Swiftmoji Own

Since Microsoft’s acquisition of Switfkey in February, the company has done little with the brand. The tech giant paid $250 million for the app and has since released only a few updates.

This was unsurprising given Microsoft’s statement that it was mostly interested in artificial intelligence algorithms, but now the company has revealed an entirely new app. Swiftmoji uses the intelligent AI from SwiftKey to suggest a series of emoticons after text.

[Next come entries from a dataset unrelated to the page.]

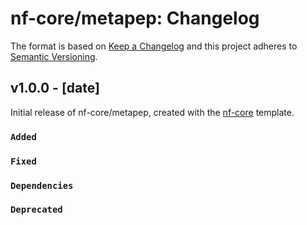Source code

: # nf-core/metapep: Changelog

The format is based on [Keep a Changelog](https://keepachangelog.com/en/1.0.0/)
and this project adheres to [Semantic Versioning](https://semver.org/spec/v2.0.0.html).

## v1.0.0 - [date]

Initial release of nf-core/metapep, created with the [nf-core](https://nf-co.re/) template.

### `Added`

### `Fixed`

### `Dependencies`

### `Deprecated`
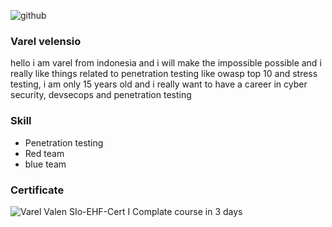 ![github](https://user-images.githubusercontent.com/105418279/175369622-a37c143e-7616-4469-9bd3-ca93b658d591.png)



### Varel velensio

hello i am varel from indonesia and i will make the impossible possible and i really like things related to penetration testing like owasp top 10 and stress testing, i am only 15 years old and i really want to have a career in cyber security, devsecops and penetration testing

### Skill 

- Penetration testing
- Red team 
- blue team

### Certificate
![Varel Valen SIo-EHF-Cert](https://user-images.githubusercontent.com/105418279/175371698-14276a8e-cda8-4050-be73-b8ac0e0f0181.jpg)
I Complate course in 3 days



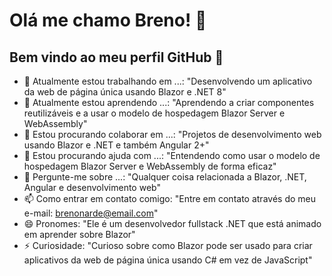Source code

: # Olá me chamo Breno! 👋

## Bem vindo ao meu perfil GitHub 👋


- 🔭 Atualmente estou trabalhando em ...: "Desenvolvendo um aplicativo da web de página única usando Blazor e .NET 8"
- 🌱 Atualmente estou aprendendo ...: "Aprendendo a criar componentes reutilizáveis e a usar o modelo de hospedagem Blazor Server e WebAssembly"
- 👯 Estou procurando colaborar em ...: "Projetos de desenvolvimento web usando Blazor e .NET e também Angular 2+"
- 🤔 Estou procurando ajuda com ...: "Entendendo como usar o modelo de hospedagem Blazor Server e WebAssembly de forma eficaz"
- 💬 Pergunte-me sobre ...: "Qualquer coisa relacionada a Blazor, .NET, Angular e desenvolvimento web"
- 📫 Como entrar em contato comigo: "Entre em contato através do meu e-mail: brenonarde@email.com"
- 😄 Pronomes: "Ele é um desenvolvedor fullstack .NET que está animado em aprender sobre Blazor"
- ⚡ Curiosidade: "Curioso sobre como Blazor pode ser usado para criar aplicativos da web de página única usando C# em vez de JavaScript"
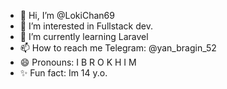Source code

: - 👋 Hi, I’m @LokiChan69
- 👀 I’m interested in Fullstack dev.
- 🌱 I’m currently learning Laravel
- 📫 How to reach me Telegram: @yan_bragin_52
- 😄 Pronouns: I B R O K H I M
- ✨ Fun fact: Im 14 y.o.


<!---
LokiChan69/LokiChan69 is a ✨ special ✨ repository because its `README.md` (this file) appears on your GitHub profile.
You can click the Preview link to take a look at your changes.
--->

Though the regular SwiftKey keyboard suggests emotions, it only does it on an individual level. Swiftmoji suggests multiple emoticons that can be used to portray whole phrases or sentences. It integrates trending topics to ensure predictions remain relevant and humorous.



The application is only available in English at the moment and on iOS only inserts emojis rather than replacing the keyboard. It’s hard to imagine the application becoming life-changing, but with ten thousand Android downloads already, it’s clearly popular.

Personal Experience

I switched from the original SwiftKey to the app and was pleasantly surprised. The stock design is very minimal and clean, and I prefer it over the theme I bought for the original. It still maintains the same prediction functionality, with the added bonus of the emoji bar at the top.

Initially, it didn’t look like my cloud data synced over, as statistics did not show in the interface. This seemed strange, as there is specific data on the most used emoticons. After beginning to type some of my more commonly used phrases, however, I noticed that it was picking up things I had typed in the past.

If you use emoji’s regularly it seems there’s little reason not to download the new application. Given that English is your first language there don’t seem to be any missing features, and the emoji bar does save a lot of searching around.

Swiftmoji is available on the Play Store and App Store now.